Healthy Greetings,
Fever seizures are always a scourge for the mother’s father. The phenomenon that occurs when a child’s seizures, namely eyes melelik, stiff-kelojotan, and tongue bitten, no doubt make parents panicked. But is it true that febrile seizures are dangerous?
What is the actual febrile seizure?
A febrile seizure is a seizure that occurs at a rise in body temperature of 38 degrees Celsius or more due to a process outside the brain. Most febrile seizures occur at the age of 6 months to 5 years. Characteristic of febrile seizures is the fever precedes seizures, when the child’s seizures are still feverish, and after the seizure the child immediately regained consciousness.
What causes febrile seizures?
The cause of febrile seizures is a sudden fever. Fever can be caused by bacterial or viral infection, such as upper respiratory tract infections. It is not known exactly why fever can cause seizures in one child and not in other children, but suspected to be a contributing genetic factor. Each child also has a different seizure threshold temperature: there is a seizure at a temperature of 38 degrees Celsius, some are newly struck at a temperature of 40 degrees Celsius.
What happens when a child’s seizures?
Most febrile seizures are common. Common forms of seizures that often encounter are eyes glaring or sometimes flickering, both arms and legs stiff, and when seizures children are not aware of not responding when called or ordered. After the seizure the child regains consciousness. Generally, a febrile seizure will stop itself in less than 5 minutes and not repeat more than once in 24 hours.
What to do when a child has a seizure?
When you see a child seizure, try to stay calm and do the following things:
- Put the child in a safe place, away from dangerous objects such as electricity and crockery.
- ay the child in a sloped position so that food, drink, vomit, or other objects in the mouth will come out so that children avoid the danger of choking.
- Do not put any objects into the mouth. Inserting spoons, wood, parents’ fingers, or other objects into the mouth, or feeding a child with a spasm, risks causing airway obstruction if the wound
- Do not try to restrain the child’s movement or stop the seizure by force, because it can cause a broken bone.
- Observe what happens when a child’s seizures, as this can be valuable information for doctors. Wait until the seizure stops, then take the child to the nearest emergency department.
- If the child has had a previous febrile seizure, the doctor may provide parents with a seizure drug that can be administered through the rectum. After performing the first aid measures above, the medication may be administered according to the physician’s instructions.
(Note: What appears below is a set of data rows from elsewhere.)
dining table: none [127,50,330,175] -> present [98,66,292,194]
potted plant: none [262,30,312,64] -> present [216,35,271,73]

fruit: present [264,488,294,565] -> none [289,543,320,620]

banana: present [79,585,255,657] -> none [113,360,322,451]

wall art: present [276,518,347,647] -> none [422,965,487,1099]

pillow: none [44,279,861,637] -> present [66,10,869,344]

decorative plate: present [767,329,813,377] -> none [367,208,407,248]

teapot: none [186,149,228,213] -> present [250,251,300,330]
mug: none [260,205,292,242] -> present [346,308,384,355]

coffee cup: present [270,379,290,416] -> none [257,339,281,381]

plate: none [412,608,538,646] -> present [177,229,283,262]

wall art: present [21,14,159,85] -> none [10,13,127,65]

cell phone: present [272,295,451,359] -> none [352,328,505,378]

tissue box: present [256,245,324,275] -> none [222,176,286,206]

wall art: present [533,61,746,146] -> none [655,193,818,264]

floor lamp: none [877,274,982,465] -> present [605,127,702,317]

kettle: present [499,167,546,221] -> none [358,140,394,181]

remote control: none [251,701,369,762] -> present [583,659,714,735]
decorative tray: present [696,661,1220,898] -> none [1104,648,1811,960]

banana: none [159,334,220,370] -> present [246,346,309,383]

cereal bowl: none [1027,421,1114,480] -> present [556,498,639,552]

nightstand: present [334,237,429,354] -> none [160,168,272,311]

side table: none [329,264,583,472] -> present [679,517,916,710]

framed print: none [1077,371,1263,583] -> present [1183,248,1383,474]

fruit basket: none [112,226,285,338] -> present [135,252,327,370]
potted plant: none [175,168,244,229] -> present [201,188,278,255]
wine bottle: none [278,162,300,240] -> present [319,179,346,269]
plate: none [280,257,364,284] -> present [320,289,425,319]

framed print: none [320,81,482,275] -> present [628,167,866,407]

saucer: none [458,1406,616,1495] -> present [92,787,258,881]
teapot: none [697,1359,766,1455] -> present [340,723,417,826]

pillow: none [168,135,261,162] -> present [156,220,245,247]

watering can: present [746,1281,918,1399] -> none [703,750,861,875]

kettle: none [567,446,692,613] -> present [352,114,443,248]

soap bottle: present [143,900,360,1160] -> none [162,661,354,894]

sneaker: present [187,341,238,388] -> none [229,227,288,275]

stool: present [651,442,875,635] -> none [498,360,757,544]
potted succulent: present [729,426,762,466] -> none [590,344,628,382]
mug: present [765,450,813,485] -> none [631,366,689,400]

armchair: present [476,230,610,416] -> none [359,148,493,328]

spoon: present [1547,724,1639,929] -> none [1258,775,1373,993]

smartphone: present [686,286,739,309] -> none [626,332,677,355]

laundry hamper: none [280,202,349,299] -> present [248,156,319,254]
How to prevent febrile seizures?
Prevention of the first febrile seizure is certainly with efforts to lower body temperature when a child has a fever. This can be done by administering a febrifuge, such as paracetamol or ibuprofen. Avoid drugs with acetylsalicylic acid active ingredients, as they can cause serious side effects in children. Provision of warm (not cold) water compresses on the forehead, armpits, and elbow folds can also help.
Parents should have a thermometer at home and measure the temperature of the child during a fever. Temperature measurements are useful for determining whether a child has a fever and at what temperature a febrile seizure arises.
Long-term treatment is only given to a small proportion of febrile seizures with certain conditions.
Does a febrile seizure make a child fool or suffer from epilepsy later on?
Febrile seizures do not affect the child’s development or intelligence. Usually, febrile seizures will disappear by itself after a child aged 5-6 years. Most children who have experienced febrile seizures will grow and develop normally without any abnormalities. Epilepsy occurs in less than 5 percent of children with febrile seizures, and usually in these children there are other risk factors. Therefore, most children with febrile seizures do not require multiple examinations such as brain recording or electroencephalography (EEG) or CT scans.
When should parents worry?
Not all febrile seizures are febrile seizures. In the event of a seizure accompanied by fever outside the age range of 6 months to 5 years, it is necessary to rule out other causes of seizures, such as epilepsy or inflammation of the brain. If the child’s seizures do not immediately regain consciousness, sleep more, or can not make contact well, the doctor will perform investigations to look for other causes of seizures, especially meningitis or encephalitis. Further evaluation is also needed if the child has a seizure without a fever.
Although it looks scary, generally febrile seizures are harmless, do not damage the brain, do not interfere with the intelligence of children, and will disappear by itself. Thus, the father of the mother should not be too worried if the baby had a febrile seizure.